Some work was done on this issue and @lachmanfrantisek promised to go through again and assess what needs to be done to resolve this.
I have a new proposal combining the two mentioned above (basically what Martin originally requested and a generic way of what Cockpit does currently):
For copr_build on release, we will use create_archive action if specified. If not, don't build anything and download what's present in Specfile. (Basically, changing the default for create_archive to download the SourceN.)
A few things to consider:
-
This will not change anything for users with the
create_archiveaction defined. -
For users not setting the
create_archiveaction, this will change the behaviour. (!) -
What about spec-file version? (A very related to packit/packit#1757)
- By now, we don't change the version for release Copr builds.
- No-bump works well for upstream-handled spec-files (=spec-file is prepared), bump is required for generated/downloaded spec-files (=spec-file is not prepared).
- Possible solutions:
- Introduce a
bump_spec_versionconfig option both forcopr-buildandpropose-downstreamthat will beTruefor PRs and commits andFalsefor releases.- If a user has the spec-file prepared,
bump_spec_version=Falseshould be used, if a user needs to update the spec-file,bump_spec_version=Trueshould be used. (This will allow using a dummy value upstream without any manual change required.) - We need to be careful, where we get the version from -- if
bump_spec_version==True, we can't load a version from spec-file (basically an issue packit/packit#1757) but useupstream_tag_templateto get it from the tag.
- If a user has the spec-file prepared,
- Introduce a
-
What about non-URL sources? (Related to packit/packit#1665)
- Require URL or trigger the build action we use currently?
-
What do we want to do if the source is not available?
- Do the same thing that we do for
propose-downstream=> retry. But how to retry when we run the action in Copr (what will be the default in the future)? Can we check the source existence before running the action?
- Do the same thing that we do for
-
To be able to replicate this behaviour, we can implement a
--no-build/--pristine-source/--download-sourceoption for CLI. (We can also start with this.) Note it's a bit different to using--no-bumpCLI option since it will still trigger the local build. @mfocko You were playing with the build CLI lately, does this make sense?
As you can see, we need to be super careful to not break more than we improve..;)

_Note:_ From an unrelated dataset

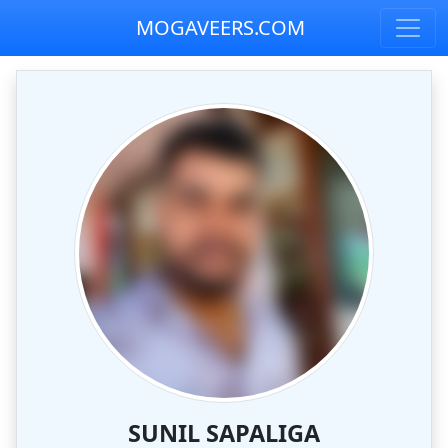
MOGAVEERS.COM
SUNIL SAPALIGA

What about non-URL sources? What do we want to do if the source is not available?
These would break propose_downstream as well, right? This could break if some project uses packit to only release to COPR (but not Fedora), and does not release proper upstream tarballs either, right? The solution would be to define a create-archive: action for the copr_build/release job then?
Thanks @lachmanfrantisek for taking this on!
Since there is an hack, for now we don't prioritize this one.
We've come across this when regularly checking the least-recently-commented cards.
I haven't seen anyone else asking for this even though this might be really handy, @martinpitt do you have any issue with your workaround? If the ~~Copr~~Cockpit team does not have any issue with this, I will leave this open but we will prioritise other tasks until there is a stronger push.
When thinking about this, we might want to reuse sources dictionary and add a new option to mention we are relying on specifle. (E.g. preserve_specfile_url, or something like that.
@lachmanfrantisek no, the workaround has worked fine for the last 2 years. It's very non-obvious to come up with, but once you know it it's easy to maintain. So no urgency from our side. Thanks for checking!